L’utilisation de produits résiduaires organiques (boues de stations d’épuration, composts, effluents d’élevage, …) est également une source phosphatée qu’il ne faut pas négliger. Le dosage du phosphore total apporté par ces matières constitue une première information utile mais l’analyse chimique simple ne suffit pas à évaluer la disponibilité du phosphore avec précision. D’autres approches complémentaires, comme les tests spécifiques de biodisponibilité par exemple, peuvent alors être mises en œuvre en laboratoire.


  • Exit l’effet « vieille graisse »

Cet effet, selon lequel les apports anciens d’engrais sont mieux utilisés par la culture que les apports récents, n’est observé que de façon exceptionnelle. On conseille aujourd’hui, étant donnée la difficulté à mobiliser les réserves de phosphore du sol, d’apporter le phosphore au plus près des besoins et au plus près des racines.

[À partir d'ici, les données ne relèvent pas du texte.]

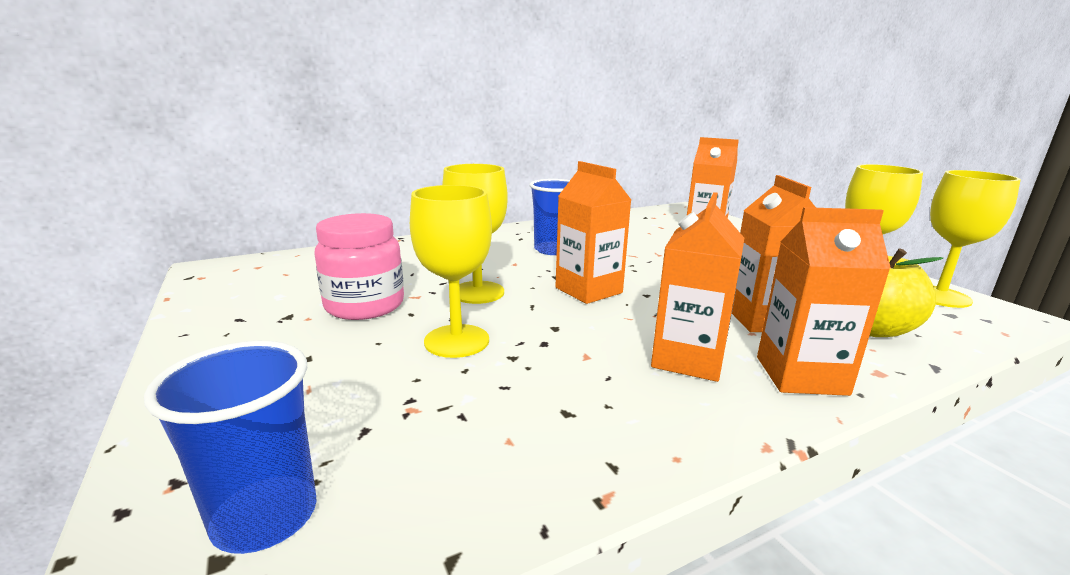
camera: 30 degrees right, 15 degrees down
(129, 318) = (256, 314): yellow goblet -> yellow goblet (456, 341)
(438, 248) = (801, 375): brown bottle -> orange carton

Corollairement on considère qu’il n’est plus nécessaire d’entretenir des teneurs élevées en phosphore dans les sols, inutiles et préjudiciables en terme environnemental (eutrophisation…).

Quant aux apports par voie foliaire, leur efficacité nutritionnelle est très discutée, en grande culture comme en viticulture, arboriculture ou maraîchage. Ils doivent être considérés davantage comme des apports de correction, c'est-à-dire comme un complément des apports au sol dans des conditions particulièrement défavorables (enracinement, concurrence … pouvant entraîner une déficience de l’absorption racinaire). Par contre ces apports foliaires pourraient présenter une action mécanique, sur pommes notamment.